News came last summer that Sterling was moving. Again, I was crushed. With change comes fear—not just for owners, but for regulars. With every iteration of a business, cherished details are lost.
But, ideally, new ideas bring new attachments. Weeks in, it’s surprising how lived in Sterling v.3 already feels: alive, cozy, and personal. Miller designed every inch, from the Warholian wall of German canning jars filled with Sterling beans to the framed wallpaper, flowers floating like feral jellyfish, by Victorian textile influencer William Morris. A glass case now gleams with Bakeshop pastries. You want the baroque almond croissants, delicate currant scones with craggy tops tasting like toasted Cheerios, and seasonal handpies—marvels of flake, crisp, and chunked fruit.
The coffee menu hasn’t changed: espresso in scotch glasses, dialed-in lattes, lovely hot chocolate—rich and deep but not sweet.
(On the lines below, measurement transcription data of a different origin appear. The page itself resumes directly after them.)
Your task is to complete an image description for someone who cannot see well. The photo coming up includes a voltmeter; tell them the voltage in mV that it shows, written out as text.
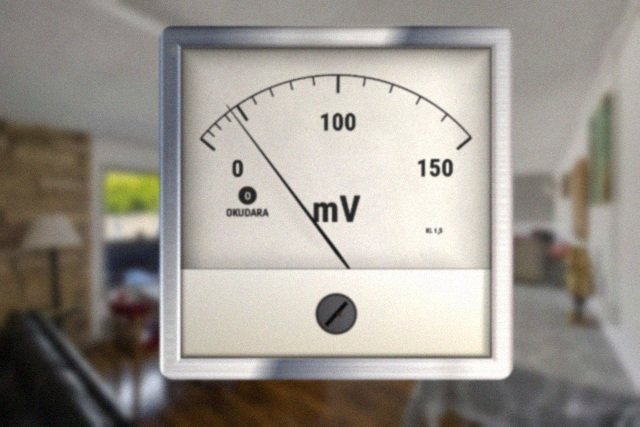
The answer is 45 mV
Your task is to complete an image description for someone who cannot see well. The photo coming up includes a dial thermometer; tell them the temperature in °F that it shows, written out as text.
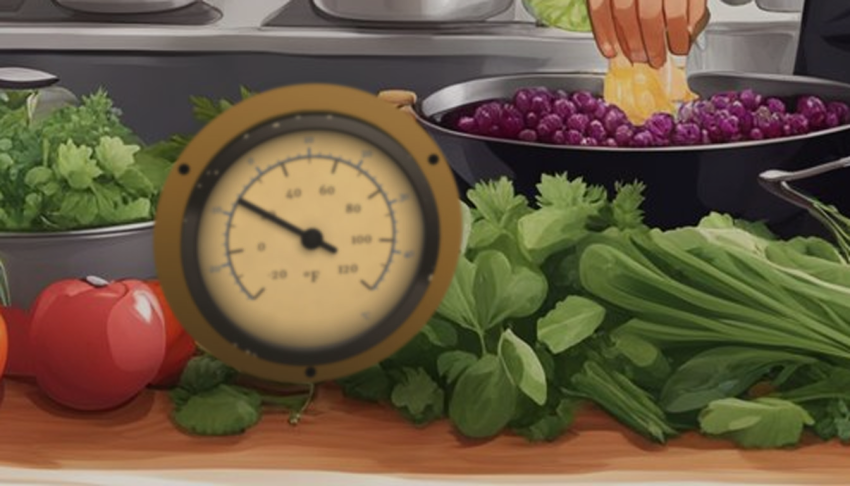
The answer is 20 °F
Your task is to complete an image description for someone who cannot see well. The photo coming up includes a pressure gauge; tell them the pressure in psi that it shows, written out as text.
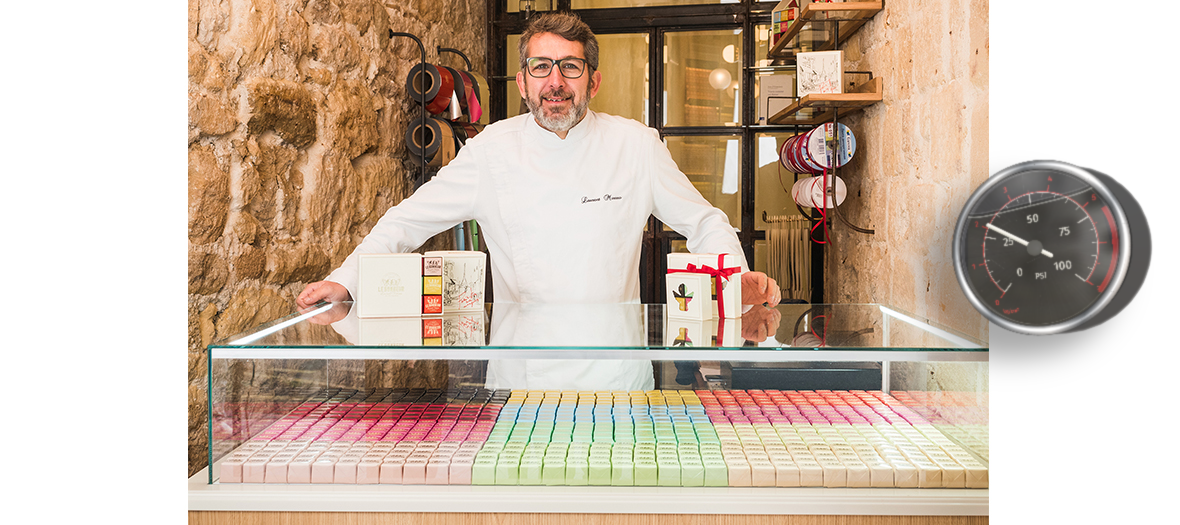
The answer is 30 psi
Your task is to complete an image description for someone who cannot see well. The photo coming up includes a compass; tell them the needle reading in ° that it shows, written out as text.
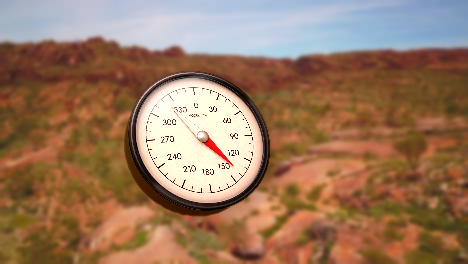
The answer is 140 °
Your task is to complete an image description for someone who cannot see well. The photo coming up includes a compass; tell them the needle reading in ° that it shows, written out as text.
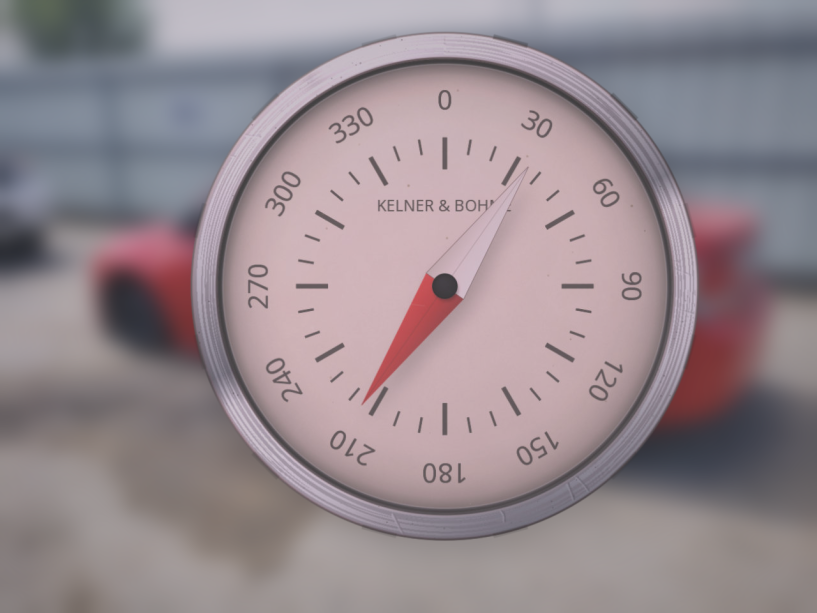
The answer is 215 °
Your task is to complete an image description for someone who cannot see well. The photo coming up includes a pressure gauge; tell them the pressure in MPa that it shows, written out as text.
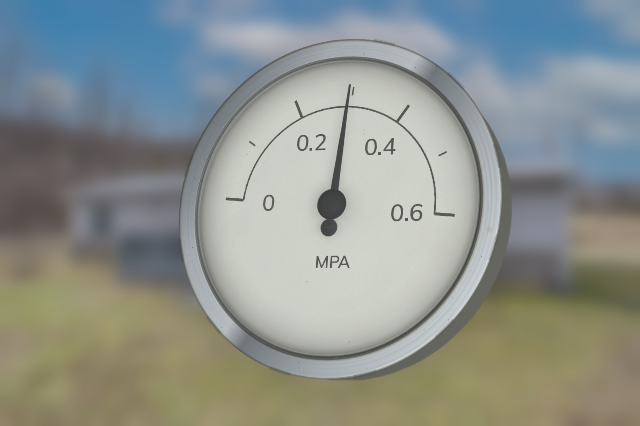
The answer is 0.3 MPa
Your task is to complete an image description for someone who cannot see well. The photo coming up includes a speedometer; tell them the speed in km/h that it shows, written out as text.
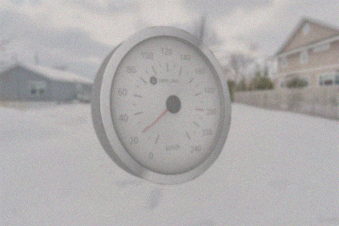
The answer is 20 km/h
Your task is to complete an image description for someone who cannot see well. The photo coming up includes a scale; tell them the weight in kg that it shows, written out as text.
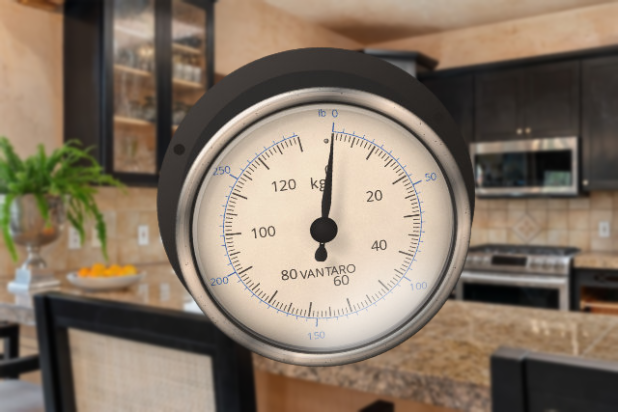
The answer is 0 kg
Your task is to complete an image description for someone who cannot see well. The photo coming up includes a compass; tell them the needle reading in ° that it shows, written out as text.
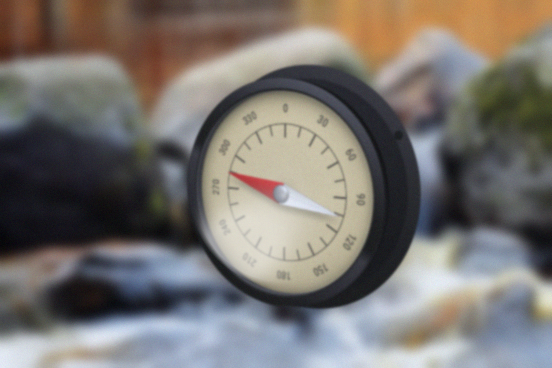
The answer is 285 °
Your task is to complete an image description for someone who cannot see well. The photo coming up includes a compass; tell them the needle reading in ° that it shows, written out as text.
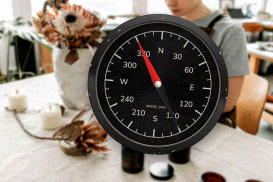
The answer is 330 °
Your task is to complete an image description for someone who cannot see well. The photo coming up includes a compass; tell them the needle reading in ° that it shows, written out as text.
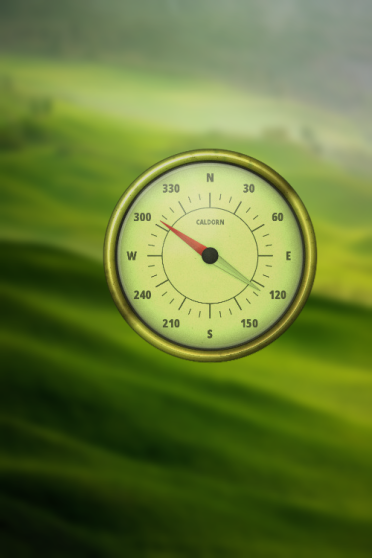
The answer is 305 °
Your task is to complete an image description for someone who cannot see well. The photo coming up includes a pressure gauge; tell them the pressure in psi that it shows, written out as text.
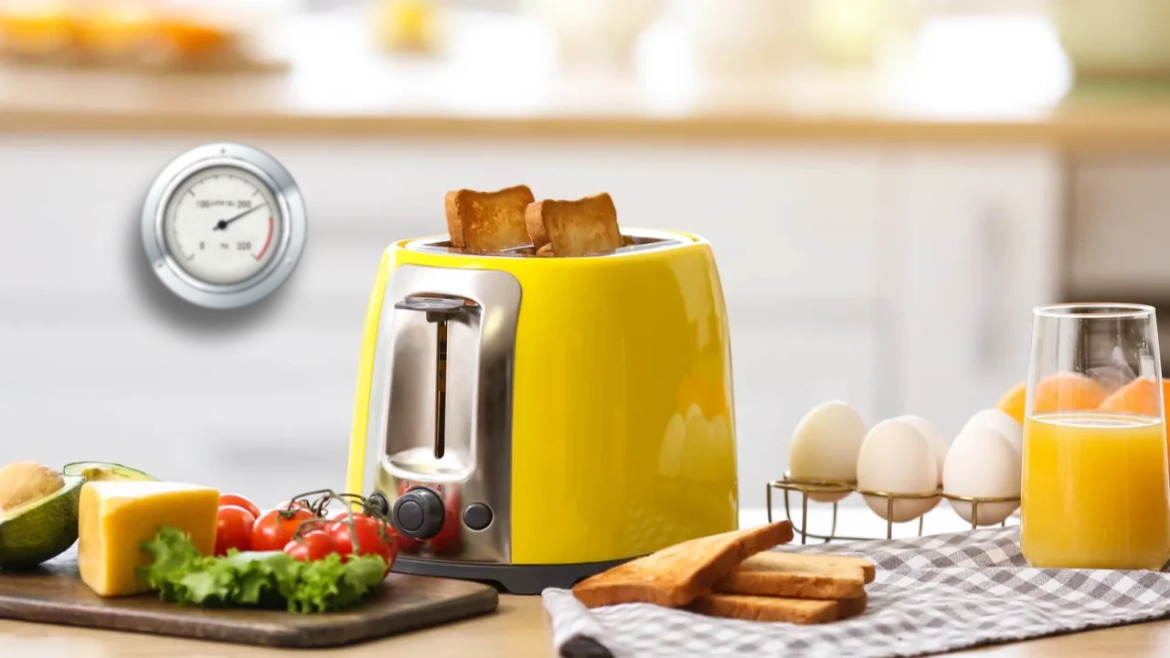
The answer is 220 psi
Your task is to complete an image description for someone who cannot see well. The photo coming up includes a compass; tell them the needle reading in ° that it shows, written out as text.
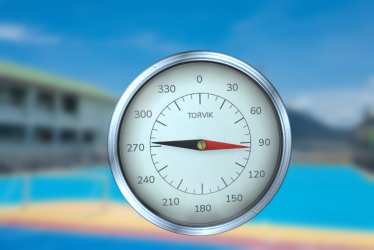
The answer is 95 °
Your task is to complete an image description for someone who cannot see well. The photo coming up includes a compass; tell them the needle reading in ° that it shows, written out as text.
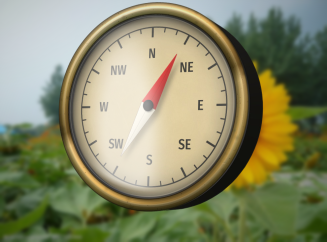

As per custom, counter-ordered drinks are still delivered to your table. In Sterling’s world, to shout out names would be gauche. But little else is revered, and in contrast to spots like Heart and Coava that worship untainted black coffee, Sterling’s Blendo Stupendo beans are tailored for milk drinks, almost defiant in their accessible chocolate notes.
McGovern, now 35, and Miller, 43, came into this coffee thing with something to prove. But long gone are the days when they hung a manifesto explaining why no single shots were served in drinks; only doubles. Now it’s just: “Drink this, it’s awesome ...and what are your plans today?” As Portland’s coffee scene embraces a mini-chain mentality, Miller makes a confession: “I’m so over the coffee industry. I just want to be a great neighborhood shop, to be here forever. I want to see my regulars’ kids grow up.”
On a recent afternoon I watched as a toddler manhandled the shop’s new “merch” shelf, turning drawers from pricey coffee bean grinders into impromptu dump trucks. I was personally horrified. Miller didn’t flinch. Perhaps it was a sign: Sterling is still home.